Eğitimde durumu idare etmek, günü kurtarmak ve sorunlara palyatif çözümler bulmak neredeyse temel uğraş olmuş durumda. Oysa eğitim-öğretim ve okul, aile, ekonomi, siyaset, sivil toplum gibi başlıca toplumsal kurumlarla ve nihayetinde bütün toplumla ilişkilidir. Ve eğer eğitimi çağdaş hale getiremezseniz bütün bunlar da çağ dışı kalır.
Okulları sadece öğretim yapılan sınıflardan, eğitimin de çocukları sınava hazırlamaktan ibaret gören bir anlayışın. Okul açması mümkün değildir.
Çünkü okul bir taraftan bireylerin toplumsallaştırılmasını gerçekleştirirken diğer taraftan da devletin ekonomik kalkınmanın temeli oluşturur. Başka bir deyişle devlet toplumdan aldığı yetkiyle okul gibi kurumlar vasıtasıyla toplumsal düzeni sağlamayı ve ekonomik kalkınmayı gerçekleştirmeyi hedefler. Sizce bizim eğitim sistemimiz bunu başarıyor mu?
Acaba bir gün bizim okullarımız da;
- İnsani değerleri ve sosyal politikaları içerecek mi?
- Derslik dinamikleri, müfredat, ölçme-değerlendirme ve diğer disiplinlerin bütünlüklü olarak yer alabilecek mi?

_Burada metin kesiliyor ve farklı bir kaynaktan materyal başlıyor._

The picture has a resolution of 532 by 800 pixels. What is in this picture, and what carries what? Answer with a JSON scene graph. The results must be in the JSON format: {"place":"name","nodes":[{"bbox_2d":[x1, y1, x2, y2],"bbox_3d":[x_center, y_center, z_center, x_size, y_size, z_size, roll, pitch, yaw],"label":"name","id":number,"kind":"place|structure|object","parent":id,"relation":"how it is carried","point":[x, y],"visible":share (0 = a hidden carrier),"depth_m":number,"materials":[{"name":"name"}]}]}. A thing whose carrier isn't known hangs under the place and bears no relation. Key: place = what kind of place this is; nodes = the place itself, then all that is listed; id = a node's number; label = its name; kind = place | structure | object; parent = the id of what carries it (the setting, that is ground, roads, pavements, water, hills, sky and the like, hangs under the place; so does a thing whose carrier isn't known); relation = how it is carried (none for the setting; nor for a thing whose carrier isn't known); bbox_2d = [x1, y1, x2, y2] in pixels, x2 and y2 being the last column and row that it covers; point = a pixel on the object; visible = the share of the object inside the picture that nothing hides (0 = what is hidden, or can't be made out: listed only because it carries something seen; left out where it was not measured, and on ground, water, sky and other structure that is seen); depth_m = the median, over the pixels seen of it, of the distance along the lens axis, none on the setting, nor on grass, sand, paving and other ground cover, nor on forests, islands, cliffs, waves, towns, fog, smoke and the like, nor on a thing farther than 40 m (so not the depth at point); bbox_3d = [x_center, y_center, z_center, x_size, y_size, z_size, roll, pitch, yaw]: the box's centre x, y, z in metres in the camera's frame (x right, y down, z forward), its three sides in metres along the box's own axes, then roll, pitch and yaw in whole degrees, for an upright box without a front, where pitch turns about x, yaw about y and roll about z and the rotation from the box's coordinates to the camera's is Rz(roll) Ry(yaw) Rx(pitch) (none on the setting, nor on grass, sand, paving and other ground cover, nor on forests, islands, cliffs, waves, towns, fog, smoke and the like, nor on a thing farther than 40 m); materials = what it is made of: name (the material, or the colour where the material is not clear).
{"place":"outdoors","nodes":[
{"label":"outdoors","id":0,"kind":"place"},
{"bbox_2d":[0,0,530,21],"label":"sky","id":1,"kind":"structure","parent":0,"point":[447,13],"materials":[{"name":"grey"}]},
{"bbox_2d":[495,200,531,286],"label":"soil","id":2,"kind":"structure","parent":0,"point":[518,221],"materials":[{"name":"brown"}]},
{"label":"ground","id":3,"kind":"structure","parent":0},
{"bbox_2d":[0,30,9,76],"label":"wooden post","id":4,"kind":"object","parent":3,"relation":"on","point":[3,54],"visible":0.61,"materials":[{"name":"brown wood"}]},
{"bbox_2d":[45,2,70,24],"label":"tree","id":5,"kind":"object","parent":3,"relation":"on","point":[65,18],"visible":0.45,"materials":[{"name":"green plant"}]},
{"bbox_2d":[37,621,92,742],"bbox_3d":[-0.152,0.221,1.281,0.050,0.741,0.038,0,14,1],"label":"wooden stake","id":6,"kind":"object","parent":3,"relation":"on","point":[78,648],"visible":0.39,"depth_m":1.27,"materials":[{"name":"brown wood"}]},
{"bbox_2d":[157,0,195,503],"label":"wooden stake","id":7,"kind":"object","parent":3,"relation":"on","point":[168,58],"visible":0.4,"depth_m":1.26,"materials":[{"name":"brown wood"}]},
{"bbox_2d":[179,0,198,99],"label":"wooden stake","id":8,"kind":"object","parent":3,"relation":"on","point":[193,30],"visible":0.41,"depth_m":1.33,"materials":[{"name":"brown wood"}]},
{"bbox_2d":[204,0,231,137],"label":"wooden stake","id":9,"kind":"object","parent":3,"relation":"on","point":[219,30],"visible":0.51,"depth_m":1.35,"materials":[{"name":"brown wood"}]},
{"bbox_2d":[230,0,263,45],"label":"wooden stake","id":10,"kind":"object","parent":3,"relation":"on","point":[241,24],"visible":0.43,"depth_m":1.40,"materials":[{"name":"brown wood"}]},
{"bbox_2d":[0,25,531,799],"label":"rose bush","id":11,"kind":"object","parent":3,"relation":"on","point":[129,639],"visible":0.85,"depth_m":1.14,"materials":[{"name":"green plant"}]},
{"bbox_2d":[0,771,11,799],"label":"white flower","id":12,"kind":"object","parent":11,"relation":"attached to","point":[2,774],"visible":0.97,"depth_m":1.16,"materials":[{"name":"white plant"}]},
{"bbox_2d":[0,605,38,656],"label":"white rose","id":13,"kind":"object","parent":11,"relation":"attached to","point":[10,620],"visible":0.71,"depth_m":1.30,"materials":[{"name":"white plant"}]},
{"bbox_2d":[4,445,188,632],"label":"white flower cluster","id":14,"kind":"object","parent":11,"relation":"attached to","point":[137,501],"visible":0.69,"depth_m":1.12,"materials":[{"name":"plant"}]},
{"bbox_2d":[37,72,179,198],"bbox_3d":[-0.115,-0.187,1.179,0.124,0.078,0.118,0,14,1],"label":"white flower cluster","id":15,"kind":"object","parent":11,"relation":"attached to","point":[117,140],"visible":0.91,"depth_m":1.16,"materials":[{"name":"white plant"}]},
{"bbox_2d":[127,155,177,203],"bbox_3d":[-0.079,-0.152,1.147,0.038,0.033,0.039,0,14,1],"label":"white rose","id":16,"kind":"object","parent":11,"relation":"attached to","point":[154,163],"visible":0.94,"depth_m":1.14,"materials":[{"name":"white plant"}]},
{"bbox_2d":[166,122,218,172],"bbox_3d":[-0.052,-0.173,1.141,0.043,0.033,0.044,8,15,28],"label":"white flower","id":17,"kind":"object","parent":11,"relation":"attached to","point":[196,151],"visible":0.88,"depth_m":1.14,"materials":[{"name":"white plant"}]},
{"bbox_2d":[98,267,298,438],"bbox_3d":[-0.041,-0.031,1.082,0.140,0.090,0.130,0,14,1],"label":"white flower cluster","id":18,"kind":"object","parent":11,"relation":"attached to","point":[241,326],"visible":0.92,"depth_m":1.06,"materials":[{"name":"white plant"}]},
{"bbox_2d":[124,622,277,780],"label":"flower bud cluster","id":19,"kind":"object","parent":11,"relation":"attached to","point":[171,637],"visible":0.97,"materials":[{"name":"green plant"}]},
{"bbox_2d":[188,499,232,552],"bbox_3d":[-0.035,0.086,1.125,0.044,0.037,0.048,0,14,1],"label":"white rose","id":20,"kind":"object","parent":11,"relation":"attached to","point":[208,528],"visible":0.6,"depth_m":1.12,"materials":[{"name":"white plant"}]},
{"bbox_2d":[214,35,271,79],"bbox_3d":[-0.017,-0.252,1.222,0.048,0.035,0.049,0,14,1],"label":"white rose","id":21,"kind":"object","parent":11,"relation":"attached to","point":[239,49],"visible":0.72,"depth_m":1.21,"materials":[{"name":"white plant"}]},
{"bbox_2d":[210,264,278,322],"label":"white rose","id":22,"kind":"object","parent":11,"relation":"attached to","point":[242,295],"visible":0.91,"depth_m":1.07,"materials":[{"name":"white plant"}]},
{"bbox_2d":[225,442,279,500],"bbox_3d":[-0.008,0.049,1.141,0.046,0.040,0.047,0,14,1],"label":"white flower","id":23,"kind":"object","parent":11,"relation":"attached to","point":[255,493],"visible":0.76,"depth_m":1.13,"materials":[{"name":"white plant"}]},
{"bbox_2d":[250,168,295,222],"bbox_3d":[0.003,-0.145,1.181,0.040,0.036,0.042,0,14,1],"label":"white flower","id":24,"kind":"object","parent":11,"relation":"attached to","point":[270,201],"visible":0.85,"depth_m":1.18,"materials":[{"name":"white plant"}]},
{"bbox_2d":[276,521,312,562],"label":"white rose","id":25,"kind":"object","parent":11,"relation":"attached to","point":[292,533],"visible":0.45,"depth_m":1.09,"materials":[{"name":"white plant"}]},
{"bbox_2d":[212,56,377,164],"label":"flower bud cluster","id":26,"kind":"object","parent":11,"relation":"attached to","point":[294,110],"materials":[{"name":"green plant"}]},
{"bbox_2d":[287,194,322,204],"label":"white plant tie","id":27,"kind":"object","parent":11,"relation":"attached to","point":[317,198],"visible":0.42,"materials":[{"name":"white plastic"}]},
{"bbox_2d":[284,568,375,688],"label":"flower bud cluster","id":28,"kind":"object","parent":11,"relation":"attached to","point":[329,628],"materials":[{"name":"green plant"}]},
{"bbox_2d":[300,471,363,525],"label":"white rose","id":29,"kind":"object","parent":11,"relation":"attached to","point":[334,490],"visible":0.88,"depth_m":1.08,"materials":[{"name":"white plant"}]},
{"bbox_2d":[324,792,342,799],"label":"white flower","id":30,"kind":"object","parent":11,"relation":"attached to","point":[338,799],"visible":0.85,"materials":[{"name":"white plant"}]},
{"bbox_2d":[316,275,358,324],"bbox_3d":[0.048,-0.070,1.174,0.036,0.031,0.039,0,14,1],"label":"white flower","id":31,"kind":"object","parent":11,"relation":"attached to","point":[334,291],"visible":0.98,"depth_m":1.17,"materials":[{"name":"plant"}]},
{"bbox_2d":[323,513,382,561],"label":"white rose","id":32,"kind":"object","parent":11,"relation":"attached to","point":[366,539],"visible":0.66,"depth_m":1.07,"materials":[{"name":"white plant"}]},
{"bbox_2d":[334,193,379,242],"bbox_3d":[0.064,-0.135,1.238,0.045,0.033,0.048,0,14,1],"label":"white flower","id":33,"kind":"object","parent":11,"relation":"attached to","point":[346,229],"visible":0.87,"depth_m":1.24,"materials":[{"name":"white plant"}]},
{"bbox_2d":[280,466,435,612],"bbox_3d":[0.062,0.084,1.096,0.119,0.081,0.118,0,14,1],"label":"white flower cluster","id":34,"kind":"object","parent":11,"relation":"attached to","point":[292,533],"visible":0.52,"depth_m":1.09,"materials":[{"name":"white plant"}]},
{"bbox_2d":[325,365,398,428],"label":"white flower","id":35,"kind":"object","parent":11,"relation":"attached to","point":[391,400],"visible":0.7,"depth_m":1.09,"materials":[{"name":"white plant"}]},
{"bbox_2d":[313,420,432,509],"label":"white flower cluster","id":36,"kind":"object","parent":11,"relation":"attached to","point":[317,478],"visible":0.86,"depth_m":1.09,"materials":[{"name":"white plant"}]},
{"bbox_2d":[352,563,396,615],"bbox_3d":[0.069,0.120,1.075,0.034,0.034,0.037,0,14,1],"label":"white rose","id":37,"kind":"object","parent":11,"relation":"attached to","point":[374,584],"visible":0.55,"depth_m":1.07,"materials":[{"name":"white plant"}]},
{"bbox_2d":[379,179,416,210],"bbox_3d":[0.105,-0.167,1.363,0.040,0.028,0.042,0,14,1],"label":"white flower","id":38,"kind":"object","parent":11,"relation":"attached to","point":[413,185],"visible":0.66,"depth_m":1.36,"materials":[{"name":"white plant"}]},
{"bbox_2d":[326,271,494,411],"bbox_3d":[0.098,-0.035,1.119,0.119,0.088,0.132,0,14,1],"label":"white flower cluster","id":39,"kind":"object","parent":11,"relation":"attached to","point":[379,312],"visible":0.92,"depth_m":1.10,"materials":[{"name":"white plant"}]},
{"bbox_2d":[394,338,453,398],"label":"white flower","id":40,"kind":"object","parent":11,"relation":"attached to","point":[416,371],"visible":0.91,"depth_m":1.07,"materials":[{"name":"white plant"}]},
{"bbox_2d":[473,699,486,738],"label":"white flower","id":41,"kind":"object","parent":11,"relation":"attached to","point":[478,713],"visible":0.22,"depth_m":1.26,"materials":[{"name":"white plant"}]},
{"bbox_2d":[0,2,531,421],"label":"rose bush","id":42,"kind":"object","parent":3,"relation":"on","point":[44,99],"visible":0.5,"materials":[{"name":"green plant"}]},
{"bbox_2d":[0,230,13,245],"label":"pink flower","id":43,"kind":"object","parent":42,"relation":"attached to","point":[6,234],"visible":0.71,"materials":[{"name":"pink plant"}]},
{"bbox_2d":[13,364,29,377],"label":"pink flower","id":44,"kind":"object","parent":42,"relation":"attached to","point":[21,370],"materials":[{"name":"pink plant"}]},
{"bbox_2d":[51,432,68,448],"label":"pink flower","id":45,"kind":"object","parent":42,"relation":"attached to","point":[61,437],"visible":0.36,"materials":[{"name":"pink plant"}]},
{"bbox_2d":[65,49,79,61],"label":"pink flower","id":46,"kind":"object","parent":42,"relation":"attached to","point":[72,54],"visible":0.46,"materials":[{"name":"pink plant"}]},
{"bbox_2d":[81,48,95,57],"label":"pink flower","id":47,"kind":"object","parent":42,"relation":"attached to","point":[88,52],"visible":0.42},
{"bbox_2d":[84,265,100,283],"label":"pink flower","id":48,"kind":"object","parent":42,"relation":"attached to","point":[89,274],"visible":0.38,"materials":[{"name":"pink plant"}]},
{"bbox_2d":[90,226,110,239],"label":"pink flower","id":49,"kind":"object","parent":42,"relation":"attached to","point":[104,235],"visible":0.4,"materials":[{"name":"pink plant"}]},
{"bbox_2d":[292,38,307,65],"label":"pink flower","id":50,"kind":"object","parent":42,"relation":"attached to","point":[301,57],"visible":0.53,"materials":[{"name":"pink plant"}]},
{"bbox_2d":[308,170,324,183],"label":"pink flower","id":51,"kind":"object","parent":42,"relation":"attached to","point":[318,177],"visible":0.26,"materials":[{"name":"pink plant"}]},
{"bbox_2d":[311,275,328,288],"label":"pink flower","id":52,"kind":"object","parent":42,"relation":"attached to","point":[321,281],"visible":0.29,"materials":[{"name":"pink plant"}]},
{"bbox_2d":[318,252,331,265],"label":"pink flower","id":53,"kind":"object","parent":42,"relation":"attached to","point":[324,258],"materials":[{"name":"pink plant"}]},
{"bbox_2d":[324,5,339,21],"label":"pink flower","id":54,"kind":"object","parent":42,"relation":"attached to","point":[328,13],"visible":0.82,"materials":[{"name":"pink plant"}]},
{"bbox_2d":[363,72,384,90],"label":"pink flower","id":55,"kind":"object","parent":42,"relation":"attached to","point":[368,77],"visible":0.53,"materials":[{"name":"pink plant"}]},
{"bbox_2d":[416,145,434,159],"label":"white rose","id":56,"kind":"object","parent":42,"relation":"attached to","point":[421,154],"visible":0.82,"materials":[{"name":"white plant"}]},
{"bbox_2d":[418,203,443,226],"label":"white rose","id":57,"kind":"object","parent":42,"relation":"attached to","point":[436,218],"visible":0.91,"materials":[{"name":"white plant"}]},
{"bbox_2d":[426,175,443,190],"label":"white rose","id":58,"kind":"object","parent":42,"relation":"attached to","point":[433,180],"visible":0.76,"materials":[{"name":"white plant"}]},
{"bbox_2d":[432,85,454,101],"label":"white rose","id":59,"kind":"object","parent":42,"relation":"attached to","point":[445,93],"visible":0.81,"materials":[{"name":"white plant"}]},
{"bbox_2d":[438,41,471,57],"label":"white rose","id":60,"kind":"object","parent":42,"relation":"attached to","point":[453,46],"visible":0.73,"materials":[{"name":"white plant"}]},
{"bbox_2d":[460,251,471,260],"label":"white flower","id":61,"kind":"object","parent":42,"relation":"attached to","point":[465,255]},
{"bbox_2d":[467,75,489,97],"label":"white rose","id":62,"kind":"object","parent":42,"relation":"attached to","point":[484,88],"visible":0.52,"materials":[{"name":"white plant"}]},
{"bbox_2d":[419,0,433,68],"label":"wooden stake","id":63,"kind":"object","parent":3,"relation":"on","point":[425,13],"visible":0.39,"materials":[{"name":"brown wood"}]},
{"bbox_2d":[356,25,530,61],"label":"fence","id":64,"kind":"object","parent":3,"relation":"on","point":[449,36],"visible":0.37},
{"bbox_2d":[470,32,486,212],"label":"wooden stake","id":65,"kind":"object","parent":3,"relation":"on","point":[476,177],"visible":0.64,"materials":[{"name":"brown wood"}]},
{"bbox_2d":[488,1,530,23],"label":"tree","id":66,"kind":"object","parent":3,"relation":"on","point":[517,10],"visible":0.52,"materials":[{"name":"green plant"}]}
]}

Bütün bunlar için geleceğe dönük anlayışlara köklü bir değişime ihtiyacımız olduğu ortadadır. Bu iradeyi gösterebilecek miyiz? Yoksa böyle gelmiş-böyle gider anlayışının sürüp gitmesine seyirci mi kalacağız? Bu karar hepimizin sorumluluğudur. İyi düşünelim, öyle karar verelim…
Anlayana Gülmece
Yabancı Dil
İki erkek arkadaş, şehir meydanında bir banka oturmuş, sohbet ediyorlarken, iki turist kız bir adres sormak isteyerek yanlarına yaklaşır. Önce İngilizce sormuşlar. Bizimkilerden tık yok. Sonra Fransızca, yine kapı duvar. Almancayı denemiş, bizimkiler duvara bakar gibi bakıyor. İtalyanca tekrarlamış, hala aval aval bakıyorlar. Sonunda kızlar pes ederek geldikleri gibi oradan uzaklaşırken erklerden biri, diğerine dönerek:
- Hiç olmazsa bir yancı dil bilseydik şimdiye kızları tavlamış olurduk...

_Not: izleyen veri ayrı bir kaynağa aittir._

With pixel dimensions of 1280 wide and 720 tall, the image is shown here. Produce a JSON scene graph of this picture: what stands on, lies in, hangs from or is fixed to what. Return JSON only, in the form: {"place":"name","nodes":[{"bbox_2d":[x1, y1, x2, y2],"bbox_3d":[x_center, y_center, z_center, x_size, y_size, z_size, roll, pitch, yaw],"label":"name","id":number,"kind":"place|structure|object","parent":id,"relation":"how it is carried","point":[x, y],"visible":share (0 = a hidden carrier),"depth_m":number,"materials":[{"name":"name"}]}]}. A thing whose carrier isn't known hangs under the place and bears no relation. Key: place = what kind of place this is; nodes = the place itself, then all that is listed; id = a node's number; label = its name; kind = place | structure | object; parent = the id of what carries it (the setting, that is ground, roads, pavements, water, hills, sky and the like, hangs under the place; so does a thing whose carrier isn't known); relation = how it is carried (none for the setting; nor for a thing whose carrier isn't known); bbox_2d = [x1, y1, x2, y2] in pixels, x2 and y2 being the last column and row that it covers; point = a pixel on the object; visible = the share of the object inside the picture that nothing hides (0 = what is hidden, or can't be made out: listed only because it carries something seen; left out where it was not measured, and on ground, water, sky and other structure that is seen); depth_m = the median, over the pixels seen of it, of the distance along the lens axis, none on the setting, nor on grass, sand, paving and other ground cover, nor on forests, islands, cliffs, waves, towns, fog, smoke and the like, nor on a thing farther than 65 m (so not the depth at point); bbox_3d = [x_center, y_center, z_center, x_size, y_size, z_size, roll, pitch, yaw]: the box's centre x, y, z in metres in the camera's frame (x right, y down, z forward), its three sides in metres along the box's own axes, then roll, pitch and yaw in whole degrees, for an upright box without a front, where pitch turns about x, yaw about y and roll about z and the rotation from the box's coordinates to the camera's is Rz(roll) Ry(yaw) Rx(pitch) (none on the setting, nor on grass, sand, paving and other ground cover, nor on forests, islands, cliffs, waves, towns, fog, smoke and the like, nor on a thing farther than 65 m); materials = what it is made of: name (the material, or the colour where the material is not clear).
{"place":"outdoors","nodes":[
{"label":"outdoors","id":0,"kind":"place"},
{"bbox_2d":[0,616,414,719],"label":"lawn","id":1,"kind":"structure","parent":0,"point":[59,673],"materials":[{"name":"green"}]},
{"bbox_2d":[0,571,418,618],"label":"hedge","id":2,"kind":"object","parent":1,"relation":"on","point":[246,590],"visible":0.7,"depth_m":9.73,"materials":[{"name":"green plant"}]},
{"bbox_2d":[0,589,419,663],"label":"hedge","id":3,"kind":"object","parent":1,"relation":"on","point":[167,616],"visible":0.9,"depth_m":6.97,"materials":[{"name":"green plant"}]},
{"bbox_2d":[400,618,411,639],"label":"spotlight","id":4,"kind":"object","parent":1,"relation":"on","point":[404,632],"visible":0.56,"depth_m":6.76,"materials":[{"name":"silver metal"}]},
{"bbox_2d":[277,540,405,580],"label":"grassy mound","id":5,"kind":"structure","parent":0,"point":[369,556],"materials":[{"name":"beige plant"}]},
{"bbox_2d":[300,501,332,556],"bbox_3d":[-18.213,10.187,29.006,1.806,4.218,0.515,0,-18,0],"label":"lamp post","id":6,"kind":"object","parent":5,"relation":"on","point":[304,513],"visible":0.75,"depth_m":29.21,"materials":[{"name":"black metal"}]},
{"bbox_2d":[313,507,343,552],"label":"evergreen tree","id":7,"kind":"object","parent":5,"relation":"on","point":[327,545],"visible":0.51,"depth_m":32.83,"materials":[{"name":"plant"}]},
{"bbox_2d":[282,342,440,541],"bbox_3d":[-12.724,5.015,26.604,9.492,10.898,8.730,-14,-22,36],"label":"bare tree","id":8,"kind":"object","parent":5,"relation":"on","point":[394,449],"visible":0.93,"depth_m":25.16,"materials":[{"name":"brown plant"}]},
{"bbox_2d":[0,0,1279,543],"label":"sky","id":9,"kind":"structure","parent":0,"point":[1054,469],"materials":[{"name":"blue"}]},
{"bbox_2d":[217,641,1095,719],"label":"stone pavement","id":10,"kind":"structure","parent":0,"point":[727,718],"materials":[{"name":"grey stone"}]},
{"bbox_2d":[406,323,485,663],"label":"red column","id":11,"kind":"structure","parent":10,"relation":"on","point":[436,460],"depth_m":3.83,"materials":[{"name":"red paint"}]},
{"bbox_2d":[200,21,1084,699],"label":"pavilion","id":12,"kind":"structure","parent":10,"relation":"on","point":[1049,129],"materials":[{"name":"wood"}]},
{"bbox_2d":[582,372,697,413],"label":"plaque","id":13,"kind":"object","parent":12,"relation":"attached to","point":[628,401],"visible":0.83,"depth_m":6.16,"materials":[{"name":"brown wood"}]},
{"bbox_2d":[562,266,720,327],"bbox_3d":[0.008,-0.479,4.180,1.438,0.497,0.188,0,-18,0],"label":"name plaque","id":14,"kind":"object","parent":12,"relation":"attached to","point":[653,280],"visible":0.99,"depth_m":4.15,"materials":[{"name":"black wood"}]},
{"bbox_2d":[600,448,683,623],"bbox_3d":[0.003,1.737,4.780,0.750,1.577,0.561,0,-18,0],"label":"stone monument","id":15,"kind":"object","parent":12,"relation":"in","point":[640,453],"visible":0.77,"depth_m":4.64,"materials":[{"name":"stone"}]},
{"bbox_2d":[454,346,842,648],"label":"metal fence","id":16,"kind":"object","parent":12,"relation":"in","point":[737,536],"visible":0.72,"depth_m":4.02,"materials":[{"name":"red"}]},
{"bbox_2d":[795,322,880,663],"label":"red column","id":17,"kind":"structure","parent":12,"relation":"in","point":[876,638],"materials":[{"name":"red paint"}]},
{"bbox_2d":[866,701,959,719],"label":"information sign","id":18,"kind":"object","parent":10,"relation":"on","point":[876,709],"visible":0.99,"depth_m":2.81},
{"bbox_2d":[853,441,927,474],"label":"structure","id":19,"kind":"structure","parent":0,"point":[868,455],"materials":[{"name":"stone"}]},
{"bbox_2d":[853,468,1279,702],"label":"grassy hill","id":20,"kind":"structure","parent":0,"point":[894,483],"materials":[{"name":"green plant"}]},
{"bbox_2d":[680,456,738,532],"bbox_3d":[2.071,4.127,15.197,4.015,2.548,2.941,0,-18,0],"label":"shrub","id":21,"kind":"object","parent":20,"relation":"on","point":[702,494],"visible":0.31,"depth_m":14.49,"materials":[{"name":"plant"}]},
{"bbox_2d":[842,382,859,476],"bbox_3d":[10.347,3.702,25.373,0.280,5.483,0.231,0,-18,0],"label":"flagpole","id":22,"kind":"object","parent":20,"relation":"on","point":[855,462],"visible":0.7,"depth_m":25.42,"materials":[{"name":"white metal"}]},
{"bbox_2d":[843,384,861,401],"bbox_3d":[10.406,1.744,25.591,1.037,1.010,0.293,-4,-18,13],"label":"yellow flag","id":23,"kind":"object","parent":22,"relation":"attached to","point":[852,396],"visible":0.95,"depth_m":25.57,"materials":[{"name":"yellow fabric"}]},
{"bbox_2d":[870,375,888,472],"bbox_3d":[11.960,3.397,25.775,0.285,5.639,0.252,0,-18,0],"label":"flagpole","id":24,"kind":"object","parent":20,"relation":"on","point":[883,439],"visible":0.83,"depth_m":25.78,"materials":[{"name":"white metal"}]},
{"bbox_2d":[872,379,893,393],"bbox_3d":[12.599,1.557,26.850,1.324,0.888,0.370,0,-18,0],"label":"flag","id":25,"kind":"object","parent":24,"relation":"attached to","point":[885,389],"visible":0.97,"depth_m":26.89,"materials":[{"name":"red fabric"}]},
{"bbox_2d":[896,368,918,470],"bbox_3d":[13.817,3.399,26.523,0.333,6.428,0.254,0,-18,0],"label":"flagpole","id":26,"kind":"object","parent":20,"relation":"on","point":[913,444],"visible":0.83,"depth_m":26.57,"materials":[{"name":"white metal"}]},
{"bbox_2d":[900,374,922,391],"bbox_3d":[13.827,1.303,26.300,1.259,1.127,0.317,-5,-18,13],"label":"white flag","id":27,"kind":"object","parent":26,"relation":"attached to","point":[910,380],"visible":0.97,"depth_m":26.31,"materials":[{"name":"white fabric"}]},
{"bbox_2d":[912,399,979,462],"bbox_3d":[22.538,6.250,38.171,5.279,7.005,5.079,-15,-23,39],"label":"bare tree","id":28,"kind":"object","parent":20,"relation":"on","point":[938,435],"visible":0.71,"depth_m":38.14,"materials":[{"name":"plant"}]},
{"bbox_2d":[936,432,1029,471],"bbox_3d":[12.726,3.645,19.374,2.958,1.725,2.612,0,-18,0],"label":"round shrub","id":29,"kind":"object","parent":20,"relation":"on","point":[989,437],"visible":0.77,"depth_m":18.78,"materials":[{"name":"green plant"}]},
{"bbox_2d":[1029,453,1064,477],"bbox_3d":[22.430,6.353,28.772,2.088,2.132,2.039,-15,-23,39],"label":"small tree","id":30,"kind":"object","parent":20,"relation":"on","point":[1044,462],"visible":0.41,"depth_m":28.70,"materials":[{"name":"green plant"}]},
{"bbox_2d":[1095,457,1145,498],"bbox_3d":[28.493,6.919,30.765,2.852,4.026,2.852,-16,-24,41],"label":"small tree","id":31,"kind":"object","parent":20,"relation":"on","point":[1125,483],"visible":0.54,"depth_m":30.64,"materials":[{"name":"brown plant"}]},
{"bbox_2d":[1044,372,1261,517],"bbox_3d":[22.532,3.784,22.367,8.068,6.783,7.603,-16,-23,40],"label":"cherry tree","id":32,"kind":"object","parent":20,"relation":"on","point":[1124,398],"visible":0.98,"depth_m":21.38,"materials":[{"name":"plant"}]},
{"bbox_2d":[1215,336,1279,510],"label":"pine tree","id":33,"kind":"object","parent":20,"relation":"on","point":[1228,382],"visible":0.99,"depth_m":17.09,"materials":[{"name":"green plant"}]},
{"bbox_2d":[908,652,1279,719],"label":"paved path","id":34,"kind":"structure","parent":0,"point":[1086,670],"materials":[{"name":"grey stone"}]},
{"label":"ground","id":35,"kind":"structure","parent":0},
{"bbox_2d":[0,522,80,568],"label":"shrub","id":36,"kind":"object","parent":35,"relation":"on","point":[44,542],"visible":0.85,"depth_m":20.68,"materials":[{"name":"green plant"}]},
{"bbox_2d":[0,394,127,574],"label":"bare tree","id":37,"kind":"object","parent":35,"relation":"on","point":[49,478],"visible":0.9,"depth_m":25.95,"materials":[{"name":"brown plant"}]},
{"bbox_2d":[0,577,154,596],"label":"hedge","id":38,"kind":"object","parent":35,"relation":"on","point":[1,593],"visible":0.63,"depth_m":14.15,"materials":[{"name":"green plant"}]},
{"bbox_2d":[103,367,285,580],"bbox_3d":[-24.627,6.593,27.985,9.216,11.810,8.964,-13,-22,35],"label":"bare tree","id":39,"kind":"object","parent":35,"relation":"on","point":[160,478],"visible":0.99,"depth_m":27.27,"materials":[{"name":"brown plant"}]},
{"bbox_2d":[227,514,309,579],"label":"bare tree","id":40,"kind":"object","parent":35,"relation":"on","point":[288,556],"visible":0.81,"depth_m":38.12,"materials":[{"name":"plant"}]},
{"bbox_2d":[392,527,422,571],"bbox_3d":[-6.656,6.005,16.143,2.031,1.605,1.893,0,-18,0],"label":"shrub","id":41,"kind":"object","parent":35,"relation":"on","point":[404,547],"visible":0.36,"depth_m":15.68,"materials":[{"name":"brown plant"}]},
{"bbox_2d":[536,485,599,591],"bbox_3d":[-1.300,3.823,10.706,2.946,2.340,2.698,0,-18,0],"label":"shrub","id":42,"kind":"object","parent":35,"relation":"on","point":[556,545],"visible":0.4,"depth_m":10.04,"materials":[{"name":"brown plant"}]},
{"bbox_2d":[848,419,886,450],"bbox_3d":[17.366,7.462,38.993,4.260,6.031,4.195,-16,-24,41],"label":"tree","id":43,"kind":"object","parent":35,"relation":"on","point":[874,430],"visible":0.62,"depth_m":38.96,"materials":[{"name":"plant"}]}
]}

- Diğeri gülümseyerek yanıt verir:
- Yok ya… Yabancı dil hiçbir işe yaramaz. Bak kız dört dil biliyor, işini halledebiliyor mu?
Okumuş muydunuz?
İnsanlar huyları ve hayattaki rolleri itibariyle 3’e ayrılırlar;
- Kendi oturduğu dalı kesenler,
- Başkasının bindiği dalı kesmekle uğraşanlar,
- Başkasının dalını kesiyorum zannıyla kendi dalını kesenler.